For Everything There Is a Season
I will miss the thrill of the pennant races, the tension of a close game in the late innings, and the excitement of a big rally. More than those, however, I will miss the rhythm of the game. There is something comforting about listening to the middle innings of a game in June. Or watching on television the first pitch on a Sunday afternoon in mid summer. Falling asleep to the sounds of the announcers wrapping up the postgame show with the out-of-town scoreboard.
Baseball evokes memories of my childhood, and I had a very good childhood. From March to October, baseball dominated my days (and nights). Every evening after dinner, my father and I would play catch in the backyard. I would ride my bike to the park on the corner for my Little League games. Soothing voices from the radio--occasionally punctuated by the roar of the crowd--would lull me to sleep. I spent every dime on baseball cards.
Baseball echoes the rhythm of life. The innings pass with the regularity of sun and moon. The players come and go as friends appear in and disappear from our lives. Some things seem eternal, such as the announcer who has been with the club for more than 50 years, or the bright blue seats and green grass of the stadium. We hope those will never disappear, but, like a parent or spouse, they may someday pass into memory.
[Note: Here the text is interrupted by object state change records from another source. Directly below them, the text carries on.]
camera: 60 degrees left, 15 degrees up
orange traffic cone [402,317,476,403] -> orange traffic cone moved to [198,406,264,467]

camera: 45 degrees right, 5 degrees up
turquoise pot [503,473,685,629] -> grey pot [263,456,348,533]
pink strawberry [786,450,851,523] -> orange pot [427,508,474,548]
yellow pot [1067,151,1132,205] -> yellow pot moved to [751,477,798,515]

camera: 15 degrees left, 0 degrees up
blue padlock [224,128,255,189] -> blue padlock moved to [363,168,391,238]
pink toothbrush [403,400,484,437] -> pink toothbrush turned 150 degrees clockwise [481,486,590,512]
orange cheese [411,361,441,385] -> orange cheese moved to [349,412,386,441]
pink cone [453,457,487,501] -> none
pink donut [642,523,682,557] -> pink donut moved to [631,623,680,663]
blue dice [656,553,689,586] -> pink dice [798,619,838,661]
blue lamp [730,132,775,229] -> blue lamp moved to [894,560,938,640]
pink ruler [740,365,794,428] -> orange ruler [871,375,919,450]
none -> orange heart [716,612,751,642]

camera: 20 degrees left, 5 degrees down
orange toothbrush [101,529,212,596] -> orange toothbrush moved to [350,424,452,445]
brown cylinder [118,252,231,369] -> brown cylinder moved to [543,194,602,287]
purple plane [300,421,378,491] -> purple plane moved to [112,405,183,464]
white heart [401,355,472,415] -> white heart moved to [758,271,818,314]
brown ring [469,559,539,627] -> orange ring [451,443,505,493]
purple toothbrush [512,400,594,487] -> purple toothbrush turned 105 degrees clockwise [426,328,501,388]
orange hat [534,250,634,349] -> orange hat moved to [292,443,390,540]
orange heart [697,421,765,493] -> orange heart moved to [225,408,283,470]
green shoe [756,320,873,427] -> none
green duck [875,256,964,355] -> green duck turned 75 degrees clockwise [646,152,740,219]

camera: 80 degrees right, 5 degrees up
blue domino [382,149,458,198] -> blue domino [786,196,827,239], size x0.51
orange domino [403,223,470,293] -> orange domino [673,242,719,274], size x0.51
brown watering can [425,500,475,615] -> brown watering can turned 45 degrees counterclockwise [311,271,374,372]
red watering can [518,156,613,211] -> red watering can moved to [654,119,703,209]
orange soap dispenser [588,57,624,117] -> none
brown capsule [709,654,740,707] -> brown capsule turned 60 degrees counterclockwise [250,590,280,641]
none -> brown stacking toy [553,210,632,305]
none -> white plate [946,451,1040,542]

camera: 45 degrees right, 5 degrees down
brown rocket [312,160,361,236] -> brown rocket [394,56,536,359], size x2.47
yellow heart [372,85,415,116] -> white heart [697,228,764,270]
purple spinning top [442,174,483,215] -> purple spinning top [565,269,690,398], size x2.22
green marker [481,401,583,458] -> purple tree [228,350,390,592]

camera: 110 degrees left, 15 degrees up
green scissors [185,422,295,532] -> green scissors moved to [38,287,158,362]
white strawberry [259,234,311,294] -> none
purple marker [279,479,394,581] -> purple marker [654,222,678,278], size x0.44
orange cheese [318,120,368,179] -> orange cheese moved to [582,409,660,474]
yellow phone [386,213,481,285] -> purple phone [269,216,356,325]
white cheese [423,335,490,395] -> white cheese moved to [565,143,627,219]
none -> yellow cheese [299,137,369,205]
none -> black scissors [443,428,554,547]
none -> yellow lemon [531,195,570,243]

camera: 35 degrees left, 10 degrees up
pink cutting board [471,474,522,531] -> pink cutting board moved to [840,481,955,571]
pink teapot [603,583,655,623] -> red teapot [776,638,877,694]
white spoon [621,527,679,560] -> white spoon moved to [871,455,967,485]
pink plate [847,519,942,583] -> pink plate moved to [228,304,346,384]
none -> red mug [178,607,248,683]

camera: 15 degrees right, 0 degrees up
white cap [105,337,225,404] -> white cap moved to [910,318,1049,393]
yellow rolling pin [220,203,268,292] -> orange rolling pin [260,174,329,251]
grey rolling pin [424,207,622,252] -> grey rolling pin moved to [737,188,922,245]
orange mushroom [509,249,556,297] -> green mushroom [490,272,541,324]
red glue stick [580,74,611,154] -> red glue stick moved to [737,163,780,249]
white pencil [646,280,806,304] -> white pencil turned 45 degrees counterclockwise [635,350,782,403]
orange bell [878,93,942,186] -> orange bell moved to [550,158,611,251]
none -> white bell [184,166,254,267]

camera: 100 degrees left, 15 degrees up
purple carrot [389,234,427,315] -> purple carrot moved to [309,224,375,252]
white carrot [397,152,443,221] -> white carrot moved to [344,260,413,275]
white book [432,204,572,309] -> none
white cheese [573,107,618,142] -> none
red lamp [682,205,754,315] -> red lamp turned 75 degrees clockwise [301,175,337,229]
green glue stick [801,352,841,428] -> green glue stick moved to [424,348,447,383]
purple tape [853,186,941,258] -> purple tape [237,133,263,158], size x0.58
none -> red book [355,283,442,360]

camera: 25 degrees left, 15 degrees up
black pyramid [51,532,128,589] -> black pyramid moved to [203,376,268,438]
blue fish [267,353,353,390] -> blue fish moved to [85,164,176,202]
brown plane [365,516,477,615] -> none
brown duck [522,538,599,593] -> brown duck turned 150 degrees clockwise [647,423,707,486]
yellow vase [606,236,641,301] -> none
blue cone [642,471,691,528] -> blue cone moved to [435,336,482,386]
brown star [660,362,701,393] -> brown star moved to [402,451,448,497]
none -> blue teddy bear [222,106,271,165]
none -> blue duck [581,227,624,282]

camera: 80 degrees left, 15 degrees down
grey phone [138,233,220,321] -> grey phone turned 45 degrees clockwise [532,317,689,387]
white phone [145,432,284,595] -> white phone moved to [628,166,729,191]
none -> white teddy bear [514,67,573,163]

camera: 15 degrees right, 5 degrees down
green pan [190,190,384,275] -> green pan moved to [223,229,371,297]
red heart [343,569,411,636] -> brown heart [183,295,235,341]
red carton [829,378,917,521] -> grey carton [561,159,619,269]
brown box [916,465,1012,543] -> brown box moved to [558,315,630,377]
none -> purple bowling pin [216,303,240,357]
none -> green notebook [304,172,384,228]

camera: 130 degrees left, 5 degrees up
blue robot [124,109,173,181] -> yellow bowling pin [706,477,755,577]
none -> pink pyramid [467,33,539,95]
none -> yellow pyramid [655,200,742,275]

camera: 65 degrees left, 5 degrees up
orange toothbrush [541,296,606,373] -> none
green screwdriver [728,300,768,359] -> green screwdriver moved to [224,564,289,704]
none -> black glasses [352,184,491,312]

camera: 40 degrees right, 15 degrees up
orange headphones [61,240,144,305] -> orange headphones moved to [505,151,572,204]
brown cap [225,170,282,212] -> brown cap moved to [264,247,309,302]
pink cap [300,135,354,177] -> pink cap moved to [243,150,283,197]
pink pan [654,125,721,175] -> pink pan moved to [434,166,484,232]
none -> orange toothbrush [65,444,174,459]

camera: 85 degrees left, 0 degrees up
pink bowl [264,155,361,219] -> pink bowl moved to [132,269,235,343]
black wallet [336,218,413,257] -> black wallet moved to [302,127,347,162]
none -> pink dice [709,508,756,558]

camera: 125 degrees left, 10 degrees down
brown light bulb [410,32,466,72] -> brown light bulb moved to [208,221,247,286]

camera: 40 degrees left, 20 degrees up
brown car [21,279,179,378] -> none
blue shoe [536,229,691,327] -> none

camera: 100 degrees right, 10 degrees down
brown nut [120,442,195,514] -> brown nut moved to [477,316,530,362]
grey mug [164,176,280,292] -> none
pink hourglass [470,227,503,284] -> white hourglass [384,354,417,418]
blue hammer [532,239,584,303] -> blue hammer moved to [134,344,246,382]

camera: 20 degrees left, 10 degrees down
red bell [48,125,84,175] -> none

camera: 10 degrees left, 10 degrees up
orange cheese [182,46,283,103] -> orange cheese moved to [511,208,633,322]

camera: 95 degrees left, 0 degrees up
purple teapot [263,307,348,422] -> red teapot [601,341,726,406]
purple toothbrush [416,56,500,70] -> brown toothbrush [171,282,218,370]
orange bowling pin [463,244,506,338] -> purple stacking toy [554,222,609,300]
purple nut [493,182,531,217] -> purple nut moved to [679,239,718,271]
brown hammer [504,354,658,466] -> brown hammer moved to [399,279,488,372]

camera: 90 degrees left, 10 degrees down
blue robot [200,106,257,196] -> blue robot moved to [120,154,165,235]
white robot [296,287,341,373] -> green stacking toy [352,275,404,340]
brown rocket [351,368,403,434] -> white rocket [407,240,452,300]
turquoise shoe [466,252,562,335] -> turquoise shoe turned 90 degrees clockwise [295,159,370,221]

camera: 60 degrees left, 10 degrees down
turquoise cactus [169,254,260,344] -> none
Other sports are a diversion, something to enjoy for a few hours at a time. Baseball has its own sense of time. It is a continuum. One game runs into the next, one season into another. Baseball isn’t like life, it is life.
For those of you who have teams in the playoffs, I say first, bite me. Second, enjoy. In a few days I’ll be able to join you and appreciate the climax of the baseball year. For now, I’m going to sulk a little bit more while my boys clean out their lockers and go home.